Course Goals and Instructional Objectives
Course Goals
The goal of the course is to prepare the students for research and industrial positions in the processing of multimedia signals: signals that change over time, including audio and video. Through a set of carefully designed machine problems, the student learns important tools in audio-visual signal processing, analysis, and synthesis, and their applications to biometrics, human-computer interaction, and multimedia indexing and search.
Instructional Objectives
- After Machine Problem 1 (MP1), Week 3 of the semester, the students should be able to: Understand speech features (esp. cepstrum coefficients) and nearest-neighbor pattern classifiers and their applications to speech recognition and speaker identification
- After MP2, Week 5 of the semester, the students should be able to: Understand principal component analysis and linear discriminant analysis, and their applications to face recognition.

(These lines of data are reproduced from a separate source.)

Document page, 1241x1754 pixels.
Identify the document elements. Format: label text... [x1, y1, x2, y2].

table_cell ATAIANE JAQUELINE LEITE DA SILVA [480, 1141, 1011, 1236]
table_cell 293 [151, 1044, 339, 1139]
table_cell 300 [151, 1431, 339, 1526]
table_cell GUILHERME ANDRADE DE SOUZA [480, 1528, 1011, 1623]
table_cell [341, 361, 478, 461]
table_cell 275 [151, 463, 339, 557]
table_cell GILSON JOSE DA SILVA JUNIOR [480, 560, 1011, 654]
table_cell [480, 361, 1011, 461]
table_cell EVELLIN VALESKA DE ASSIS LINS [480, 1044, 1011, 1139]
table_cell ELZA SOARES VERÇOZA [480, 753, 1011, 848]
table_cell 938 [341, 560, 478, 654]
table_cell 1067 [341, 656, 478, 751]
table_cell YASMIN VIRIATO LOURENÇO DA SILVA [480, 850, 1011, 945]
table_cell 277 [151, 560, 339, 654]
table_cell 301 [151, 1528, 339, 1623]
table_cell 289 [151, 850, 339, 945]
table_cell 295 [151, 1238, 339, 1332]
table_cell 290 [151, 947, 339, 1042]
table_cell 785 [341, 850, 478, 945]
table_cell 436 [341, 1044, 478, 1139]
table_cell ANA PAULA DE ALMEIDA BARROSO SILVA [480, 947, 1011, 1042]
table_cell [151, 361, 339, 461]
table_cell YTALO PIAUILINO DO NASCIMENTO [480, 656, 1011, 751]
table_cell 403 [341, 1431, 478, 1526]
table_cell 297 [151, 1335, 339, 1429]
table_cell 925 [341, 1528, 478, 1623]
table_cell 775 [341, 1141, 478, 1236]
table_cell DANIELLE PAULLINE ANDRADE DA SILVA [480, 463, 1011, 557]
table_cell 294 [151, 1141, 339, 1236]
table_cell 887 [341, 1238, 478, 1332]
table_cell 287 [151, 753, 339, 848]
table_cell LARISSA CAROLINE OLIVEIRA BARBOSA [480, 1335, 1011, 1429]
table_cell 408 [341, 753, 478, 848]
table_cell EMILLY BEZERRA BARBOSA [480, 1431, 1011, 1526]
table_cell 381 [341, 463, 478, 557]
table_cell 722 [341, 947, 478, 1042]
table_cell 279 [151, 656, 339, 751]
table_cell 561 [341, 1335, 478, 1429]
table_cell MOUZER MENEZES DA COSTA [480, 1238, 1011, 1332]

- After MP3, Week 7 of the semester, the students should be able to: Understand maximum likelihood (ML) classifies, Bayesian networks, and multimodal fusion, and their applications to audio-visual person identification
- After MP4, Week 9 of the semester, the students should be able to: Understand hidden Markov model (HMM), including algorithms for learning, inference, and decoding, and its application to audio-visual speech recognition.
- After MP5, Week 11 of the semester, the students should be able to: Understand 3D face modeling and animation and applications to speech-driven lip movement in an audio-visual avatar (synthetic talking head).
- MP6 for spring 2016 is currently being revised.
- MP7 for spring 2016 is currently being revised.